Agrigento. Carcere Petrusa, si riduce allarme tubercolosi Stampa

di Irene Milisenda


Quotidiano di Sicilia, 6 marzo 2020

 

Nessuna infezione in corso all'interno del carcere e zero pericoli per la comunità agrigentina. Messe in atto anche le misure per il contenimento del Coronavirus imposte dal Governo. All'interno della casa circondariale Pasquale Di Lorenzo, dopo il caso del detenuto affetto di tubercolosi trasferito al Pagliarelli di Palermo (per il quale non sarebbero state adottate misure adeguate), sono scattati i controlli per accertare eventuali infezioni tubercolari. Una serie di verifiche che ha dato esito negativo.

"All'interno del carcere di Agrigento non c'è nessun caso di infezione tubercolare", ha chiarito il direttore della casa circondariale Valerio Pappalardo. È stata fatta chiarezza sui test di Mantoux effettuati sia dal personale della Polizia penitenziaria che dai detenuti. Più di 150 le persone sottoposti ai test, di cui venti positive, anche se ciò non significa che queste persone siano malate.

"Nessun allarmismo - ha spiegato - Pappalardo - perché il personale, compreso io stesso, ha effettuato i controlli e la positività non si traduce in malattia.

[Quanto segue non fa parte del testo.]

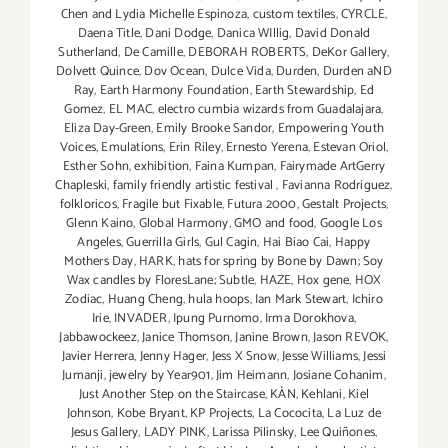
Chen and Lydia Michelle Espinoza
,
custom textiles
,
CYRCLE
,
Daena Title
,
Dani Dodge
,
Danica WIllig
,
David Donald
Sutherland
,
De Camille
,
DEBORAH ROBERTS
,
DeKor Gallery
,
Dolvett Quince
,
Dov Ocean
,
Dulce Vida
,
Durden
,
Durden aND
Ray
,
Earth Harmony Foundation
,
Earth Stewardship
,
Ed
Gomez
,
EL MAC
,
electro cumbia wizards from Guadalajara
,
Eliza Day-Green
,
Emily Brooke Sandor
,
Empowering Youth
Voices
,
Emulations
,
Erin Riley
,
Ernesto Yerena
,
Estevan Oriol
,
Esther Sohn
,
exhibition
,
Faina Kumpan
,
Fairymade ArtGerry
Chapleski
,
family friendly artistic festival
,
Favianna Rodriguez
,
folkloricos
,
Fragile but Fixable
,
Futura 2000
,
Gestalt Projects
,
Glenn Kaino
,
Global Harmony
,
GMO and food
,
Google Los
Angeles
,
Guerrilla Girls
,
Gul Cagin
,
Hai Biao Cai
,
Happy
Mothers Day
,
HARK
,
hats for spring by Bone by Dawn; Soy
Wax candles by FloresLane; Subtle
,
HAZE
,
Hox gene
,
HOX
Zodiac
,
Huang Cheng
,
hula hoops
,
Ian Mark Stewart
,
Ichiro
Irie
,
INVADER
,
Ipung Purnomo
,
Irma Dorokhova
,
Jabbawockeez
,
Janice Thomson
,
Janine Brown
,
Jason REVOK
,
Javier Herrera
,
Jenny Hager
,
Jess X Snow
,
Jesse Williams
,
Jessi
Jumanji
,
jewelry by Year901
,
Jim Heimann
,
Josiane Cohanim
,
Just Another Step on the Staircase
,
KÀN
,
Kehlani
,
Kiel
Johnson
,
Kobe Bryant
,
KP Projects
,
La Cococita
,
La Luz de
Jesus Gallery
,
LADY PINK
,
Larissa Pilinsky
,
Lee Quiñones
,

Posso affermarlo poiché da ulteriori accertamenti e analisi non è risultata nessuna infezione in corso. Vorrei tranquillizzare la comunità agrigentina che non sussiste nessun allarme".

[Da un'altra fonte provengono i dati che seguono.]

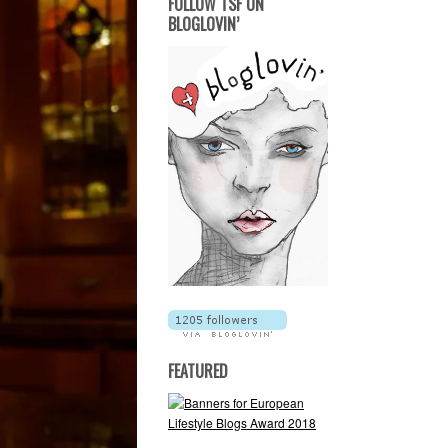
FOLLOW TSF ON
BLOGLOVIN’
FEATURED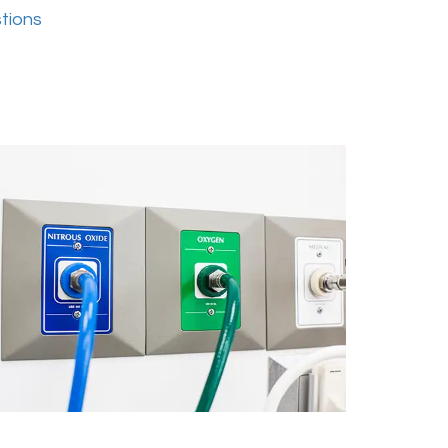
tions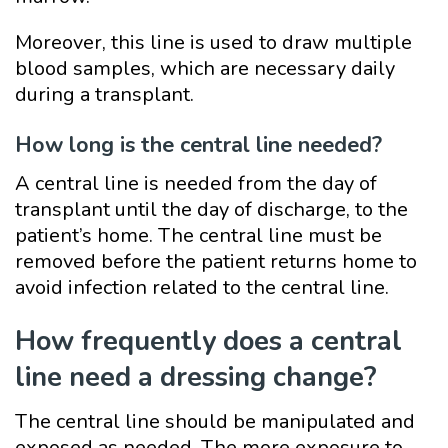
Moreover, this line is used to draw multiple
blood samples, which are necessary daily
during a transplant.
How long is the central line needed?
A central line is needed from the day of
transplant until the day of discharge, to the
patient’s home. The central line must be
removed before the patient returns home to
avoid infection related to the central line.
How frequently does a central
line need a dressing change?
The central line should be manipulated and
exposed as needed. The more exposure to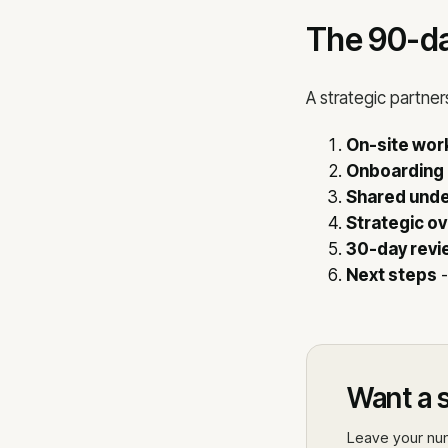
The 90-da
A strategic partner
On-site wo
Onboarding
Shared unde
Strategic o
30-day revi
Next steps
-
Want a s
Leave your num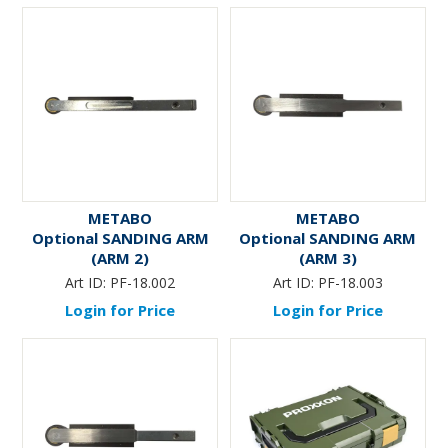
METABO
METABO
Optional SANDING ARM
Optional SANDING ARM
(ARM 2)
(ARM 3)
Art ID:
PF-18.002
Art ID:
PF-18.003
Login for Price
Login for Price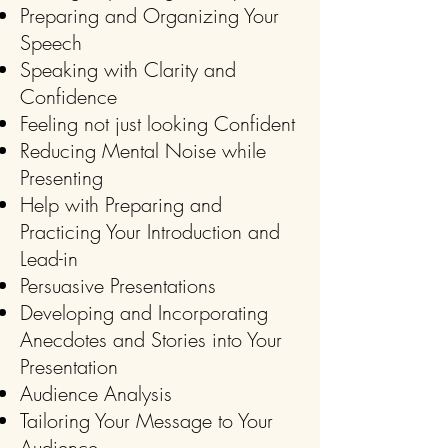
Preparing and Organizing Your
Speech
Speaking with Clarity and
Confidence
Feeling not just looking Confident
Reducing Mental Noise while
Presenting
Help with Preparing and
Practicing Your Introduction and
Lead-in
Persuasive Presentations
Developing and Incorporating
Anecdotes and Stories into Your
Presentation
Audience Analysis
Tailoring Your Message to Your
Audience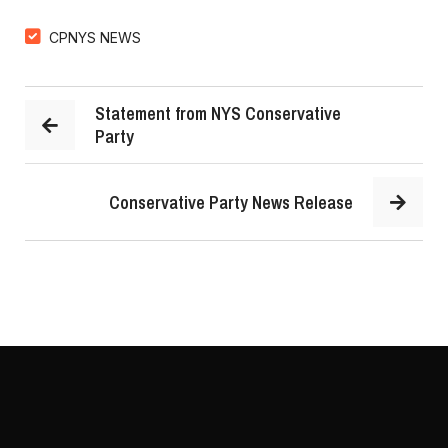
CPNYS NEWS
Statement from NYS Conservative
Party
Conservative Party News Release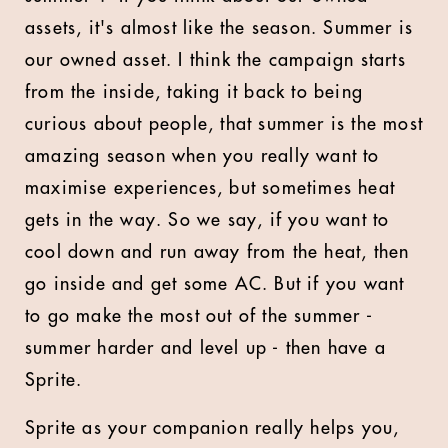
assets, it's almost like the season. Summer is
our owned asset. I think the campaign starts
from the inside, taking it back to being
curious about people, that summer is the most
amazing season when you really want to
maximise experiences, but sometimes heat
gets in the way. So we say, if you want to
cool down and run away from the heat, then
go inside and get some AC. But if you want
to go make the most out of the summer -
summer harder and level up - then have a
Sprite.
Sprite as your companion really helps you,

Insieme al direttore Pappalardo hanno preso parte alla conferenza il capo della Polizia penitenziaria Giuseppe Lo Faro e la responsabile del Servizio giuridico-pedagogico, Maria Faro. Come riferito dall'Asp, la scorsa settimana il medico referente dell'Asp di Agrigento e i tecnici radiologi, grazie a una strumentazione portatile, hanno eseguito le lastre al torace dei detenuti risultati positivi ai test, ma fortunatamente non è emersa la malattia infettiva. Nel frattempo, per prevenire il contagio dal Coronavirus, anche all'interno della struttura carceraria si stanno adottando le direttive dettate dal Governo nazionale. Il personale è munito di mascherine, sono state sospese le attività didattiche e sono state limitate le visite e i colloqui con i detenuti.